LOS ANGELES — Cost is the most frequently cited barrier to adoption of electronic health records, according to two surveys presented in posters at the annual meeting of the Society of General Internal Medicine.

Although electronic health records (EHRs) appear to increase the efficiency and quality of medical care, few published studies have assessed how many ambulatory care practices currently use EHRs.

Dr. Steven Simon and his team at Harvard Medical School, Boston, conducted a survey of physicians, and Madeline McCarthy from Partners Healthcare System Inc., also in Boston, surveyed practice managers. Both studies were done in Massachusetts in 2005.

Overall, 23% of physicians who responded to the Harvard survey used EHRs in their practices—most of them (58%) for at least the previous 3 years. A larger proportion of multispecialty (35%) than primary care practices (25%) used EHRs.

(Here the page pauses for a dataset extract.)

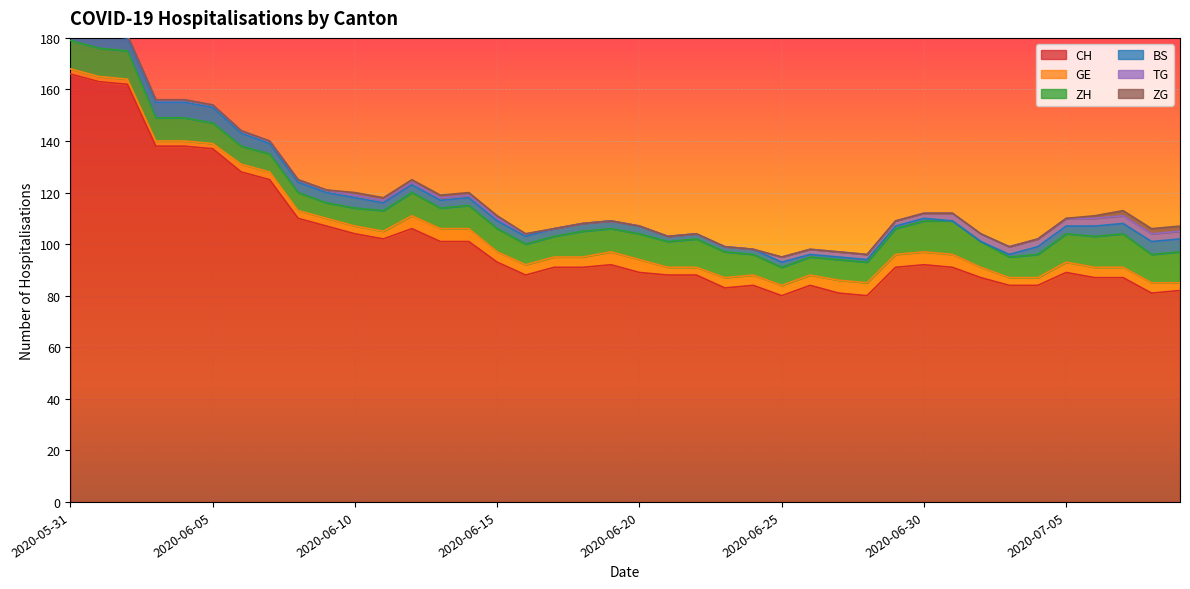

What is the difference between the maximum and minimum values in the ZG series?

2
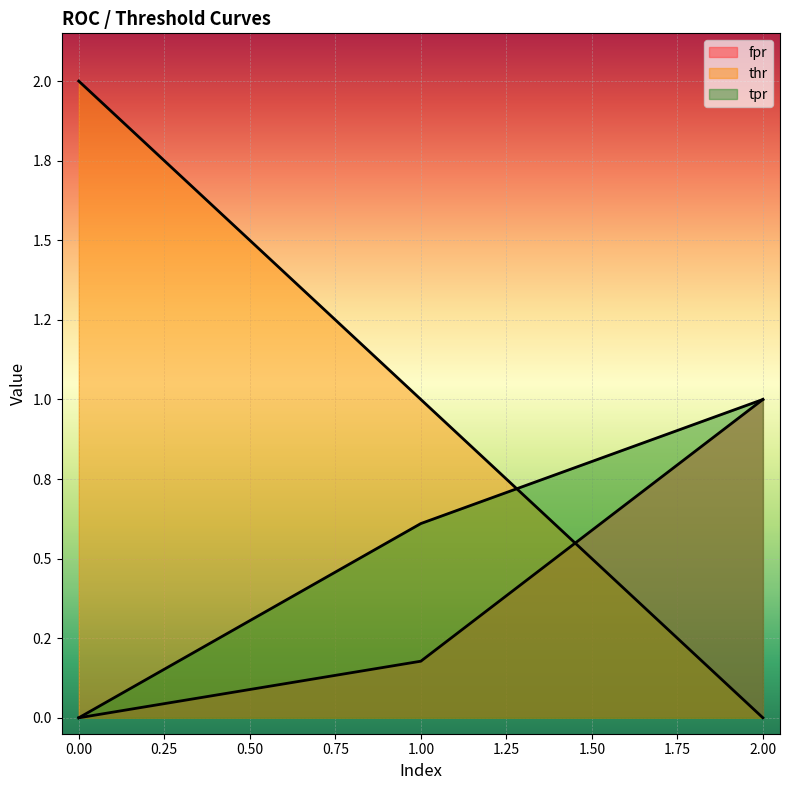

What is the total value across all series at 2?

2.0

Larger practices (seven or more physicians) were more likely to adopt EHRs than were solo practices (57% vs. 15%). Hospital-based practices or those with computerized office systems were also more likely to use EHRs.

Barriers to adopting EHRs identified by survey respondents included start-up costs (75%), maintenance costs (72%), loss of productivity while learning (73%), lack of computer skills (57%), skepticism about benefits (54%), and privacy or security concerns (48%). Physicians who listed start-up costs and loss of productivity as reasons not to adopt EHRs were significantly less likely to use EHRs in their practices.

In Ms. McCarthy's study, 29% of practice managers reported using EHRs in their practices: 26% of primary-care-only and 28% of specialty-care-only practices had adopted EHRs, compared with 40% of multispecialty practices. In this study as well, small practices were significantly less likely to have EHRs than were practices with more than seven physicians.

Practices that had computerized claims and/or billing systems, computerized scheduling systems, or computerized prescribing systems were significantly more likely to have also adopted EHRs than were practices without such systems.

Among practices in which EHRs allowed computerized retrieval of laboratory and radiology results, 88% of practices reported that a majority of their clinicians actively use these features, and in 72% of practices with electronic decision support, the majority of clinicians actively used that feature.

The findings showed that among the practices that do not currently use EHRs, the majority plan to implement them within 3–5 years. Surprisingly, 37% of practices did not plan to establish EHRs in the foreseeable future. Cost was the most frequent (50%) reason given for not implementing EHRs.